Clark nodded, and he understood why Midas had come to talk to him. He said, “I’ve got three tier-one-level shooters. The two you met the other day and another guy, who was a Ranger. You can insert your men to grab Nesterov, and my boys will take care of the helos and be ready to support the Unit teams in the hotel if necessary.”
Midas said, “I appreciate it. One question: How are your boys fixed for weaponry?”
Clark answered, “Hey, man. I’ll provide the labor. You are the U.S. Army. You can provide the guns and bullets.”
“Fair enough. I’ll see what I can scare up that might be helpful.”
—
W
hen the Gulfstream landed twenty minutes later, John Clark boarded and explained the situation to his men. Sam, Dom, and Ding were ready to go immediately, of course, but Clark knew he’d have to deal with something else first.

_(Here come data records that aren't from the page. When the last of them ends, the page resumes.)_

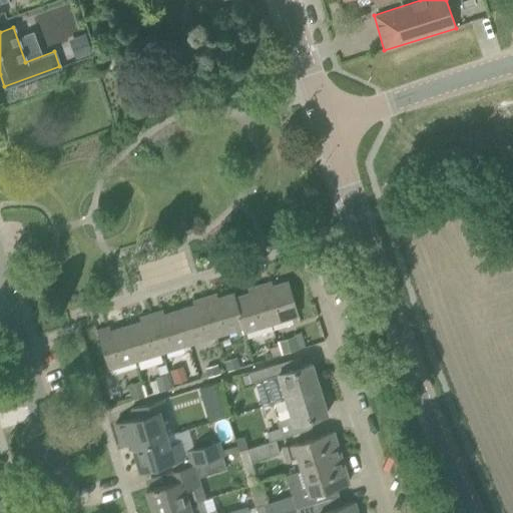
[(70,41),(77,58),(92,52),(85,35),(70,41)]
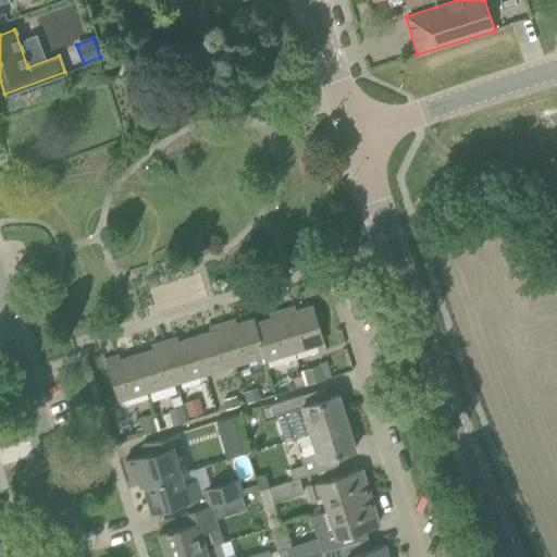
[(201,78),(194,56),(170,63),(177,86),(201,78)]
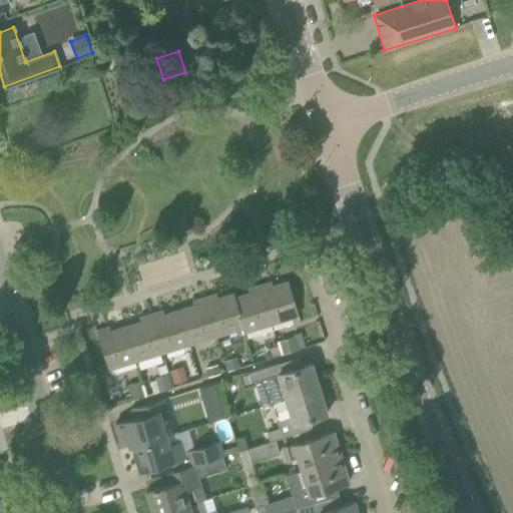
[(259,285),(271,324),(299,315),(288,281),(273,286),(271,282),(259,285)]
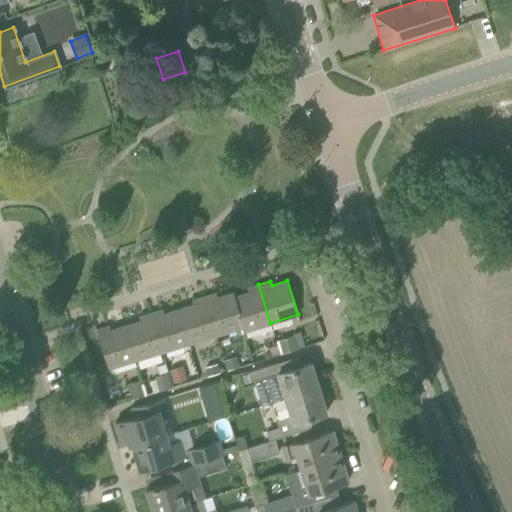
[(232,292),(244,331),(270,323),(258,284),(247,288),(248,292),(234,296),(233,292),(232,292)]
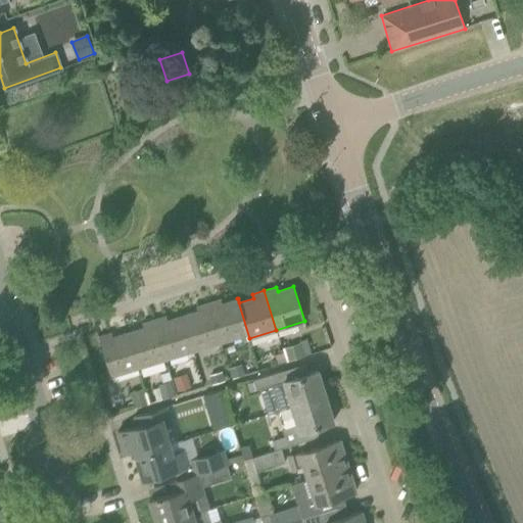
[(208,302),(221,342),(246,334),(248,338),(249,338),(237,298),(222,303),(220,299),(208,302)]
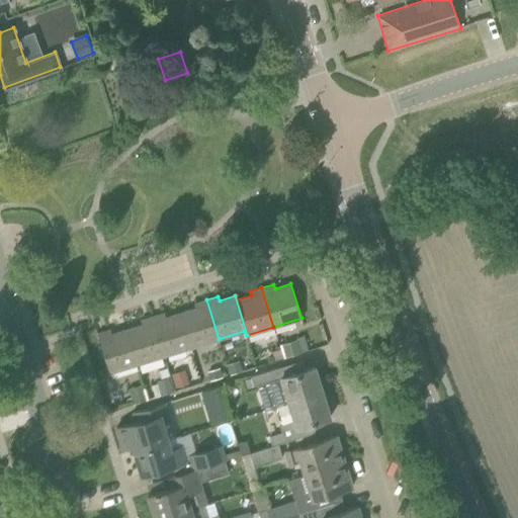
[(191,347),(219,339),(206,299),(194,304),(195,308),(181,313),(191,347)]
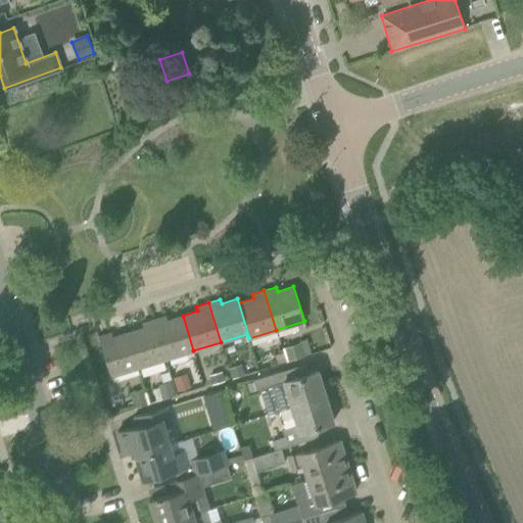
[(154,320),(165,359),(193,350),(183,316),(167,320),(165,316),(154,320)]
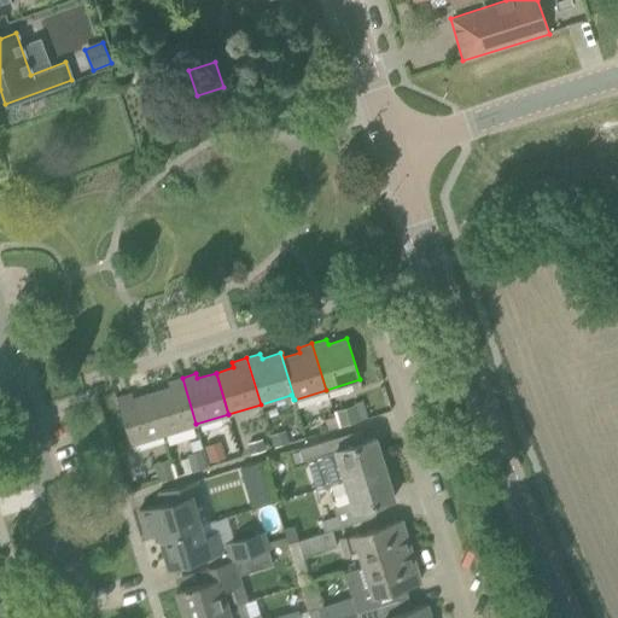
[(151,392),(164,433),(196,424),(182,378),(167,382),(169,388),(151,392)]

Jack Ryan said, “John, one more gun on that roof might make a difference.”
“Sorry, Jack. I can’t let you go on this.”
“And why is that?”
“You know why. You can’t compromise your dad by exposing yourself like this. Even with your beard, you might be recognized by Delta boys. It’s one thing to operate for The Campus, but you can’t just mix in with military, not even black-side guys like Delta.”
Ryan turned to Chavez, looking for a confederate to help him make his case.
But Ding said, “John’s right, and on top of that, we’ve been training the last few months. You’ve been away from the team. This is going to be an in extremis rush job, and we need to be tight and smooth whatever goes down.”
Dom reached over and squeezed Jack’s shoulder. “Come back to the States with us when this is over. We’ll get you trained in no time.”
Ryan nodded. Not satisfied that he’d have to stay back here at the airport while the operation went on in the city, but resigned to the fact.
—
W
hile Clark met with his men, Midas arrived at the Kiowa Warrior section of the flight line. He found Conway and Page lying on sleeping bags in the corner of a dry-goods storage room next to the cafeteria. Both men were in full combat gear, they even had their boots on, but they were trying to catch an hour of sleep before their next mission.
They were awake now, though, and both young men stood when Midas approached.
Midas said, “Evening, chiefs. Dumb question. Do you guys have the capability to carry troops?”
Conway rubbed his eyes. “Yes. We’ve got a thing called the Multi-Purpose Light Helicopter kit. We can take off our weapons pylons and attach benches so we can carry up to six guys on the outside of the fuselage.”
“Have you ever done that before?”
The two young men looked at each other. Conway shook his head. “Never.”
“Well, this will be a new experience for everyone, I imagine. We’re going to need you to insert men onto a roof. We don’t think the opposition has any real air defense other than assault rifles and maybe RPGs, but we’ll have to go in without much of a picture of the terrain.”
He then sat down with the men and told them exactly what he needed. When he was finished, he said, “I can’t make you do this, and it’s going to be pretty much the definition of dangerous, but that’s the deal.”
Page and Conway exchanged a look, and Conway spoke for both men, confident he was expressing Dre Page’s sentiments as well as his own: “We’re good to go, Midas. We’ll get the helo outfitted for the op.”
Midas shook both men’s hands and then hurried back to the JOC. He still had a hell of a lot to do.